Intel today officially announced the first products based on the much-discussed Sandy Bridge CPU architecture, and first impressions are highly favorable, with my take being that Sandy Bridge represents the first step in a very aggressive product road map for Intel in 2011.

Sandy Bridge is the next architectural spin after Intel’s Westmere shrink of the predecessor Nehalem architecture (the “tick” in Intel’s famous “tick-tock” progression of architectural changes followed by process shrink) and incorporates some major innovations compared to the previous architecture:

  • Minor but in toto significant changes to many aspects of the low-level microarchitecture – more registers, better prefetch, changes to the way instructions and operands are decode, cached and written back to registers and cache.
  • Major changes in integration of functions on the CPU die – Almost all major subsystems, including CPU, memory controller, graphics controller and PCIe controller, are now integrated onto the same die, along with the ability to share data with much lower latency than in previous generations. In addition to more efficient data sharing, this level of integration allows for better power efficiency.
  • Improvements to media processing – A dedicated video transcoding engine and an extended vector instruction set for media and floating point calculations improves Sandy Bridge capabilities in several major application domains.
  • Major improvements in embedded graphics – Intel’s embedded graphics have never satisfied dedicated gamers, and the new graphics pipeline in Sandy Bridge probably won’t either. But for the rest of us, there are major improvements for desktops and laptops. In addition, power to the graphics processor can be managed separately from that of the main CPU, improving power efficiency. Do we sense a theme here? It’s not clear yet what changes Intel will make to the embedded graphics on the server variants that will roll out during the year, but Intel has made a point of mentioning that the graphics processing architecture is composed of a number of dedicated-function models that, at an architectural level, can be easily modified or repurposed, leading us to speculate that on a server variant they could be either removed or dedicated to specialized functions of interest to server users.

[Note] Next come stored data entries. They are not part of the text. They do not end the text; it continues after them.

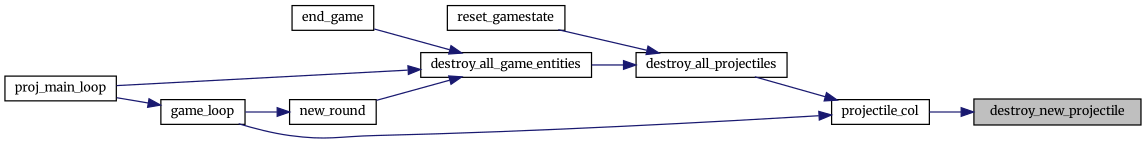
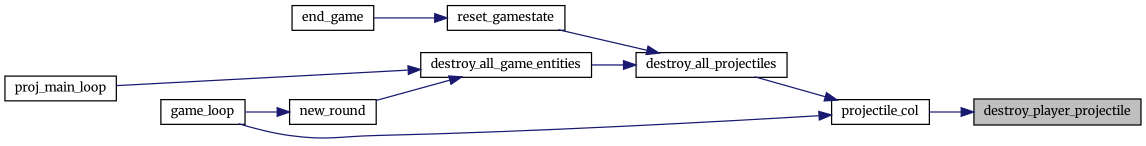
  digraph {
    fontname=Merriweather
    rankdir=RL
    node [color=black fillcolor=white fontname=Merriweather fontsize=10 shape=record style=filled]
    edge [color=midnightblue dir=back fontname=Merriweather fontsize=10 labelfontname=Helvetica labelfontsize=10 style=solid]
-   n1 [fillcolor=grey75 fontcolor=black height=0.2 label=destroy_new_projectile width=0.4]
+   n1 [fillcolor=grey75 fontcolor=black height=0.2 label=destroy_player_projectile width=0.4]
    n2 [height=0.2 label=projectile_col width=0.4]
    n3 [height=0.2 label=destroy_all_projectiles width=0.4]
    n4 [height=0.2 label=destroy_all_game_entities width=0.4]
    n5 [height=0.2 label=reset_gamestate width=0.4]
    n6 [height=0.2 label=game_loop width=0.4]
    n7 [height=0.2 label=end_game width=0.4]
    n8 [height=0.2 label=proj_main_loop width=0.4]
    n9 [height=0.2 label=new_round width=0.4]
    n1 -> n2
    n2 -> n3
    n2 -> n6
    n3 -> n4
    n3 -> n5
-   n4 -> n7
+   n5 -> n7
    n4 -> n8
    n4 -> n9
-   n6 -> n8
    n9 -> n6
  }
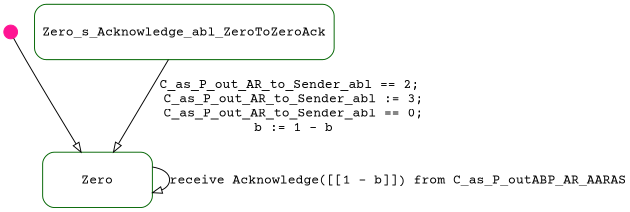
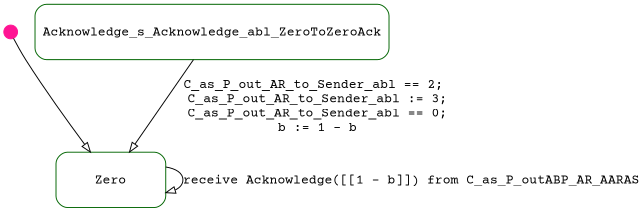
  digraph {
    compound=true
    fontname="Courier Prime"
    rank=LR
    node [color=darkgreen fontname="Courier Prime" shape=Mrecord]
    edge [arrowhead=onormal fontname="Courier Prime" style=solid]
    Zero_extra [color=deeppink height=0.2 shape=point]
    Zero [height=0.8 width=1.6]
-   Zero_s_Acknowledge_abl_ZeroToZeroAck [height=0.8 width=1.6]
+   Zero_s_Acknowledge_abl_ZeroToZeroAck [height=0.8 width=1.6 label=Acknowledge_s_Acknowledge_abl_ZeroToZeroAck]
    Zero_extra -> Zero
    Zero -> Zero [label="receive Acknowledge([[1 - b]]) from C_as_P_outABP_AR_AARAS"]
    Zero_s_Acknowledge_abl_ZeroToZeroAck -> Zero [label="C_as_P_out_AR_to_Sender_abl == 2;\n C_as_P_out_AR_to_Sender_abl := 3;\n C_as_P_out_AR_to_Sender_abl == 0;\n b := 1 - b"]
  }
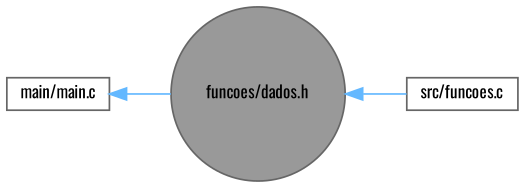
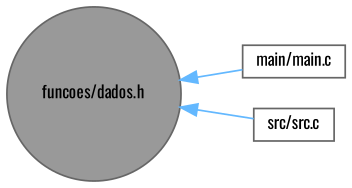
  digraph {
    fontname=Oswald
    rankdir=LR
    node [color=grey40 fillcolor=white fontname=Oswald fontsize=10 shape=box style=filled]
    edge [color=steelblue1 dir=back fontname=Oswald fontsize=10 labelfontname=Helvetica labelfontsize=10 style=solid]
    n1 [color=gray40 fillcolor=grey60 fontcolor=black height=0.2 label="funcoes/dados.h" shape=circle width=0.4]
    n2 [height=0.2 label="main/main.c" width=0.4]
-   n3 [height=0.2 label="src/funcoes.c" width=0.4]
-   n2 -> n1
+   n3 [height=0.2 label="src/src.c" width=0.4]
+   n1 -> n2
    n1 -> n3
  }
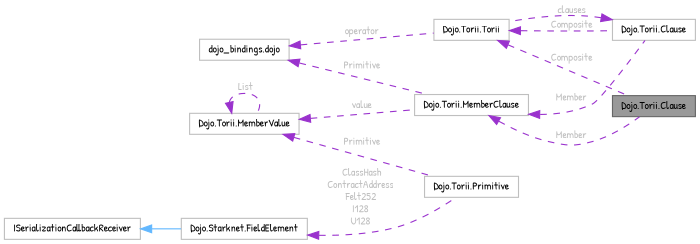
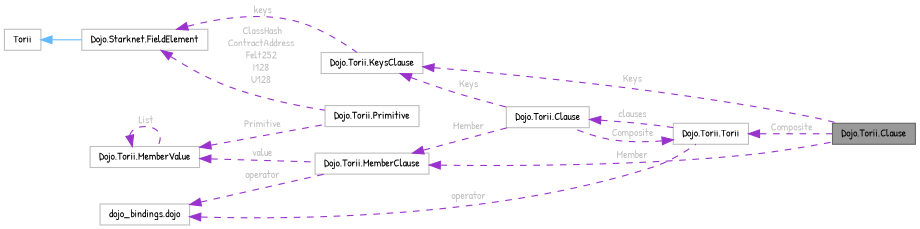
  digraph {
    fontname="Patrick Hand"
    rankdir=LR
    node [color=grey75 fillcolor=white fontname="Patrick Hand" fontsize=10 shape=box style=filled]
    edge [color=darkorchid3 dir=back fontcolor=grey fontname="Patrick Hand" fontsize=10 labelfontname=Helvetica labelfontsize=10 style=dashed]
    n1 [color=gray40 fillcolor=grey60 fontcolor=black height=0.2 label="Dojo.Torii.Clause" width=0.4]
+   n2 [height=0.2 label="Dojo.Torii.KeysClause" width=0.4]
    n3 [height=0.2 label="Dojo.Torii.Clause" width=0.4]
    n4 [height=0.2 label="Dojo.Torii.Torii" width=0.4]
    n5 [height=0.2 label="Dojo.Starknet.FieldElement" width=0.4]
    n6 [height=0.2 label="Dojo.Torii.Primitive" width=0.4]
-   n7 [height=0.2 label=ISerializationCallbackReceiver width=0.4]
+   n7 [height=0.2 label=Torii width=0.4]
    n8 [height=0.2 label="dojo_bindings.dojo" width=0.4]
    n9 [height=0.2 label="Dojo.Torii.MemberClause" width=0.4]
    n10 [height=0.2 label="Dojo.Torii.MemberValue" width=0.4]
+   n2 -> n1 [label=" Keys"]
+   n2 -> n3 [label=" Keys"]
    n3 -> n4 [label=" clauses"]
    n4 -> n1 [label=" Composite"]
    n4 -> n3 [label=" Composite"]
+   n5 -> n2 [label=" keys"]
    n5 -> n6 [label=" ClassHash\nContractAddress\nFelt252\nI128\nU128"]
    n7 -> n5 [color=steelblue1 style=solid fontcolor=""]
    n8 -> n4 [label=" operator"]
-   n8 -> n9 [label=" Primitive"]
+   n8 -> n9 [label=" operator"]
    n9 -> n1 [label=" Member"]
    n9 -> n3 [label=" Member"]
    n10 -> n6 [label=" Primitive"]
    n10 -> n9 [label=" value"]
    n10 -> n10 [label=" List"]
  }
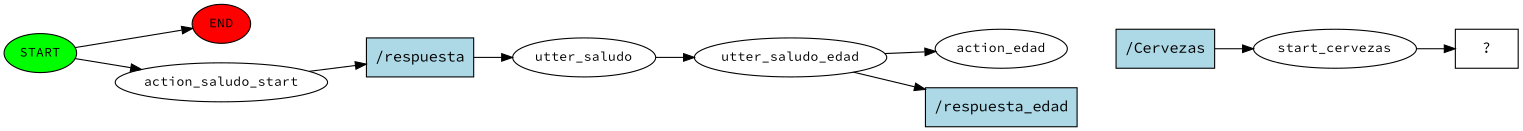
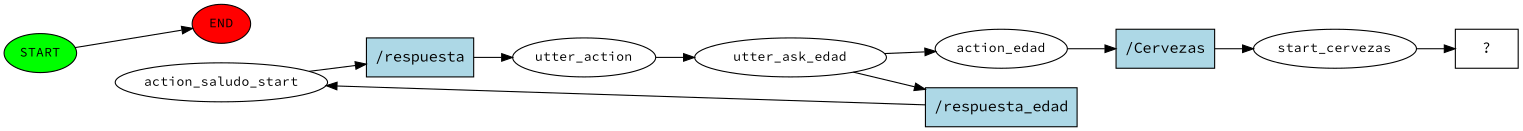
  digraph {
    fontname="Source Code Pro"
    rankdir=LR
    node [fontname="Source Code Pro" fontsize=12]
    edge [fontname="Source Code Pro"]
    n1 [fillcolor=green label=START style=filled]
    n2 [fillcolor=red label=END style=filled]
    n3 [label=action_saludo_start]
    n4 [fillcolor=lightblue label="/respuesta" shape=rect style=filled fontsize=""]
-   n5 [label=utter_saludo]
-   n6 [label=utter_saludo_edad]
+   n5 [label=utter_action]
+   n6 [label=utter_ask_edad]
    n7 [fillcolor=lightblue label="/respuesta_edad" shape=rect style=filled fontsize=""]
    n8 [label=action_edad]
    n9 [fillcolor=lightblue label="/Cervezas" shape=rect style=filled fontsize=""]
    n10 [label=start_cervezas]
    n11 [label="  ?  " shape=rect fontsize=""]
    n1 -> n2
-   n1 -> n3
+   n7 -> n3
    n3 -> n4
    n4 -> n5
    n5 -> n6
    n6 -> n7
    n6 -> n8
+   n8 -> n9
    n9 -> n10
    n10 -> n11
  }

So what is the net in terms of performance? For servers, performance remains a work in progress, but third-party reviews of the performance of the first available product, the Core i7 2600K (I for one long for the good old days of simpler and more mnemonic product names) indicate significant performance gains on a per-core basis. My best guess for any early server chips, think “Sandy Bridge EP” is that a six core Sandy Bridge should offer 50%–100% better performance than the equivalent Westmere-based product.

Combine the prospects of a major performance boost with somewhat better power efficiency and we have the basis for a major cycle of new product innovation in the server space, along with increased heat on AMD. All in all, Sandy Bridge looks like great news for infrastructire and operations groups across all segments.